EXERCISE DATA:
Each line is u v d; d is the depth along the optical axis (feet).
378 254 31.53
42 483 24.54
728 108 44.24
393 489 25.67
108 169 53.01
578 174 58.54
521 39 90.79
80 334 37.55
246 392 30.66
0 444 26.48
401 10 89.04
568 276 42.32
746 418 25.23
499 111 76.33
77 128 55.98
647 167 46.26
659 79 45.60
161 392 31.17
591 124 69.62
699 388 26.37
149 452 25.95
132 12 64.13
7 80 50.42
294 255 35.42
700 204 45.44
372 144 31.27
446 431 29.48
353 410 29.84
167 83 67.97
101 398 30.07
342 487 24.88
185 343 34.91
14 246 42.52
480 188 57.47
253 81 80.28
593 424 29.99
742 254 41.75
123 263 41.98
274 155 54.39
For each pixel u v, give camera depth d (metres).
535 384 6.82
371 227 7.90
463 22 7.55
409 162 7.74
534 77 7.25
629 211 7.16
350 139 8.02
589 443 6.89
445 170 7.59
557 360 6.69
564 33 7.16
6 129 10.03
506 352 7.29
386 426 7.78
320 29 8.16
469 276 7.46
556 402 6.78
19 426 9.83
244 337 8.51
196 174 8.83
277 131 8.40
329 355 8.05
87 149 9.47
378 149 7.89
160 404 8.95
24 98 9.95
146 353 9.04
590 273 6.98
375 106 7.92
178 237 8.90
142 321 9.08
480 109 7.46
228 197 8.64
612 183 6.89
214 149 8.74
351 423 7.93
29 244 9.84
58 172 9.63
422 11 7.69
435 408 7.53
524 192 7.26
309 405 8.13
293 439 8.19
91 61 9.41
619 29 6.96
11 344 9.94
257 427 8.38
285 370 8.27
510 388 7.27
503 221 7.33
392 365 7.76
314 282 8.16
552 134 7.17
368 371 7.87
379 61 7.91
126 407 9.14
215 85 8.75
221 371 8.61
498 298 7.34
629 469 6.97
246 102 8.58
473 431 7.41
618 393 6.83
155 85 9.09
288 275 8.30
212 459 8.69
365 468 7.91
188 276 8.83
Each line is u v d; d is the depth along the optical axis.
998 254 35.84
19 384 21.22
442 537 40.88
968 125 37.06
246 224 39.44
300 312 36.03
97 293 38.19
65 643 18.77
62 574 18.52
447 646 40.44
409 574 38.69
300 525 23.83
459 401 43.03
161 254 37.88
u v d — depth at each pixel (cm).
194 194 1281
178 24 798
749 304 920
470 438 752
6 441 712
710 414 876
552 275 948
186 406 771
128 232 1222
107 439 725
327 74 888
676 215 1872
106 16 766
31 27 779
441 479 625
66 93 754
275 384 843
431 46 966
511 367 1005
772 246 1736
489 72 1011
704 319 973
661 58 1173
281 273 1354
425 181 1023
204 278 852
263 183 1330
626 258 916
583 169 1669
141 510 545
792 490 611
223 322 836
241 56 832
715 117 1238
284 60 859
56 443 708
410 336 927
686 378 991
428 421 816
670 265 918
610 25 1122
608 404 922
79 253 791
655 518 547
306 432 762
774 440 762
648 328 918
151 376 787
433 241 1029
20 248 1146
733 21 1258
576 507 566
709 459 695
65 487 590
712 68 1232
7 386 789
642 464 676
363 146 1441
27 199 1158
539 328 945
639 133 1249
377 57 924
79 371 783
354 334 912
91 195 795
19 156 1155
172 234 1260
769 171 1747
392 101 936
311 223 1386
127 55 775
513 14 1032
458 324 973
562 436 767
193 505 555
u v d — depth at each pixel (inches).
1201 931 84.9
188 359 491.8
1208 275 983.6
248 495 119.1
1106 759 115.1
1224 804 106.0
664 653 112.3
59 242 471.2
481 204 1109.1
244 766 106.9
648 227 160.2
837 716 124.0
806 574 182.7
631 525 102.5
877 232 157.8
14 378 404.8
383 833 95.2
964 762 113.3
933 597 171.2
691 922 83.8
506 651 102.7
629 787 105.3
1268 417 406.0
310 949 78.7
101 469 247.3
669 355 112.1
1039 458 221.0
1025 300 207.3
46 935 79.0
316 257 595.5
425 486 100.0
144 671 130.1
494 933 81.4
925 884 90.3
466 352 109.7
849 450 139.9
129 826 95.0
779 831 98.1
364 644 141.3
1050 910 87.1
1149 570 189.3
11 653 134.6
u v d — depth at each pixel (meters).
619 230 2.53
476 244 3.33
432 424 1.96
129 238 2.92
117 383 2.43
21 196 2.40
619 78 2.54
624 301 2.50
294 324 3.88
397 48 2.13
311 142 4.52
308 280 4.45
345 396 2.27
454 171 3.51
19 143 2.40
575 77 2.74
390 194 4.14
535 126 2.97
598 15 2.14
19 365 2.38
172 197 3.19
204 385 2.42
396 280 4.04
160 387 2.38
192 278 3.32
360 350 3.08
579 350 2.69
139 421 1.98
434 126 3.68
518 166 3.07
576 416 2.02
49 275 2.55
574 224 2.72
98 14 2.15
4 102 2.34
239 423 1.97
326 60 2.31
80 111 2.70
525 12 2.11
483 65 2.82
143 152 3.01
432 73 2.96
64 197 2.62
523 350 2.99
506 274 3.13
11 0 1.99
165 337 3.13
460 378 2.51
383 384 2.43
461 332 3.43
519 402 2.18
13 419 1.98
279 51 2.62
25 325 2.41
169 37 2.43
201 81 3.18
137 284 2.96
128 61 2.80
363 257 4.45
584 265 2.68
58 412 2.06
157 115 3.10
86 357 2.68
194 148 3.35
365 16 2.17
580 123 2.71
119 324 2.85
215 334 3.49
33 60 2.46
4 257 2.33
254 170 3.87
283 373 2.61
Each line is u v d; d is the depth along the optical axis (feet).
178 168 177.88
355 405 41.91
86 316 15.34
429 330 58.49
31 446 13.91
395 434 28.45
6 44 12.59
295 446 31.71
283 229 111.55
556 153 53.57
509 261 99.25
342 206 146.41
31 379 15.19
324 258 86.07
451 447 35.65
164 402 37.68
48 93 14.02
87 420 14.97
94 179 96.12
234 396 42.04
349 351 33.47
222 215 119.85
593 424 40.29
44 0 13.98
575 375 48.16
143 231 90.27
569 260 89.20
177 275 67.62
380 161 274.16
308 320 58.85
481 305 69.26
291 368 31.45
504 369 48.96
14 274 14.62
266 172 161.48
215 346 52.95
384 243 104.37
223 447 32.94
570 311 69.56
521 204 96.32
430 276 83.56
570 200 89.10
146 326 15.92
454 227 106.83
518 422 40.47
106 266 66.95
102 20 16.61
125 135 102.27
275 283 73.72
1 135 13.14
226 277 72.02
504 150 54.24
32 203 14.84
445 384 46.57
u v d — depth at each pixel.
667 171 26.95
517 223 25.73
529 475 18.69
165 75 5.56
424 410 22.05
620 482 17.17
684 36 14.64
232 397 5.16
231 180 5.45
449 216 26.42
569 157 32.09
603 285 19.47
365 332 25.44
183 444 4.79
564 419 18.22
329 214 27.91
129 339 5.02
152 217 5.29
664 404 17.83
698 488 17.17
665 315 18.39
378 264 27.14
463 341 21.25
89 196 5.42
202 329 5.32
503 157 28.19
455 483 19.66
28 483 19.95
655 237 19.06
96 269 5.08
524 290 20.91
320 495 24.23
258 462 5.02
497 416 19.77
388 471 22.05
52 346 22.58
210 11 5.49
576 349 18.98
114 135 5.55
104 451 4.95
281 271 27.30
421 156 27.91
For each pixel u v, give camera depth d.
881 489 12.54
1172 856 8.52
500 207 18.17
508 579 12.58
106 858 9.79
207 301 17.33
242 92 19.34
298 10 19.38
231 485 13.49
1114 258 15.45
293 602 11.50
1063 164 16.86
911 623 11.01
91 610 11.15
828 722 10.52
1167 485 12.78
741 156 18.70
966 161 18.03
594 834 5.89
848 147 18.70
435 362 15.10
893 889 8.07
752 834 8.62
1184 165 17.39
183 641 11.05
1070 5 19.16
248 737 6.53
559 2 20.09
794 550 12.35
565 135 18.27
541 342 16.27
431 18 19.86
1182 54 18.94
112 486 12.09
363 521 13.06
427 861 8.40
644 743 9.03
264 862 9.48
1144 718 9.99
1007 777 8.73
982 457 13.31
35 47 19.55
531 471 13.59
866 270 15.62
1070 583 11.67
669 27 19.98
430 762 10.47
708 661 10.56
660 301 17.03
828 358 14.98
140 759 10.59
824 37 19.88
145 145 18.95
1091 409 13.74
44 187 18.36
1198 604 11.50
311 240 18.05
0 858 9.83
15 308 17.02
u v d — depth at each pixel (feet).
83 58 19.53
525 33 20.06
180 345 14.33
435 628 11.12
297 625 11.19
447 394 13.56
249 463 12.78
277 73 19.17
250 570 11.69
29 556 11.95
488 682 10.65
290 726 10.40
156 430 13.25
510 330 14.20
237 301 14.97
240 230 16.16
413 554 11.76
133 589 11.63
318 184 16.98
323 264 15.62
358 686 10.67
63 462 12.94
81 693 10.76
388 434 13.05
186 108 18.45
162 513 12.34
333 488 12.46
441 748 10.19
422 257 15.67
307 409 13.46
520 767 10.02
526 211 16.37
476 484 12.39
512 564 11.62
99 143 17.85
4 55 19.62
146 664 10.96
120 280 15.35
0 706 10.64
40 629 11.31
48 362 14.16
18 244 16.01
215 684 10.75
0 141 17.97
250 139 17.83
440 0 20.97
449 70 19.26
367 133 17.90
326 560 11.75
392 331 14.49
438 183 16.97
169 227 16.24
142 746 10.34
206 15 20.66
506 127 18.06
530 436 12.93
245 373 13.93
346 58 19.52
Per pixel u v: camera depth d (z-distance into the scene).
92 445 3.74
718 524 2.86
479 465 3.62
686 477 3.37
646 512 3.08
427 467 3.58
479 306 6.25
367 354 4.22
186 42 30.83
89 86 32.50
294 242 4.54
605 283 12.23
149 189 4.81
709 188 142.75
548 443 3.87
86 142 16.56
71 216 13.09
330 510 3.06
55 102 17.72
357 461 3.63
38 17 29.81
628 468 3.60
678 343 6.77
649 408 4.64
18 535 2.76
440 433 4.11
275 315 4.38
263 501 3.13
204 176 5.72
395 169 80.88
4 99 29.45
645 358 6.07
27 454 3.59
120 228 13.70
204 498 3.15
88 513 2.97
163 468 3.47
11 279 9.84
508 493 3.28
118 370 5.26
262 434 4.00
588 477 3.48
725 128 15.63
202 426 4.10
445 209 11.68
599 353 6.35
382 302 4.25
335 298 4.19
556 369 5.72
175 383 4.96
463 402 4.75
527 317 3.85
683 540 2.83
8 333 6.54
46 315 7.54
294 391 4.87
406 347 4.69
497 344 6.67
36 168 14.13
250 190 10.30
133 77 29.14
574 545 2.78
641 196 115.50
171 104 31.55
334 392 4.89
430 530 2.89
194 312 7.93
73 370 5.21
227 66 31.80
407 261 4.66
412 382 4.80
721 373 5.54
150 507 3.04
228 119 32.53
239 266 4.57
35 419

YOUR TASK: The line containing "71 216 13.09" and every line after it, up to and including the last line of the records, should be reproduced exactly, with nothing else.

OUTPUT OF THE TASK:
71 216 13.09
330 510 3.06
55 102 17.72
357 461 3.63
38 17 29.81
628 468 3.60
678 343 6.77
649 408 4.64
18 535 2.76
440 433 4.11
275 315 4.38
263 501 3.13
204 176 5.72
395 169 80.88
4 99 29.45
645 358 6.07
27 454 3.59
120 228 13.70
204 498 3.15
88 513 2.97
163 468 3.47
11 279 9.84
508 493 3.28
118 370 5.26
262 434 4.00
588 477 3.48
725 128 15.63
202 426 4.10
445 209 11.68
599 353 6.35
382 302 4.25
335 298 4.19
556 369 5.72
175 383 4.96
463 402 4.75
527 317 3.85
683 540 2.83
8 333 6.54
46 315 7.54
294 391 4.87
406 347 4.69
497 344 6.67
36 168 14.13
250 190 10.30
133 77 29.14
574 545 2.78
641 196 115.50
171 104 31.55
334 392 4.89
430 530 2.89
194 312 7.93
73 370 5.21
227 66 31.80
407 261 4.66
412 382 4.80
721 373 5.54
150 507 3.04
228 119 32.53
239 266 4.57
35 419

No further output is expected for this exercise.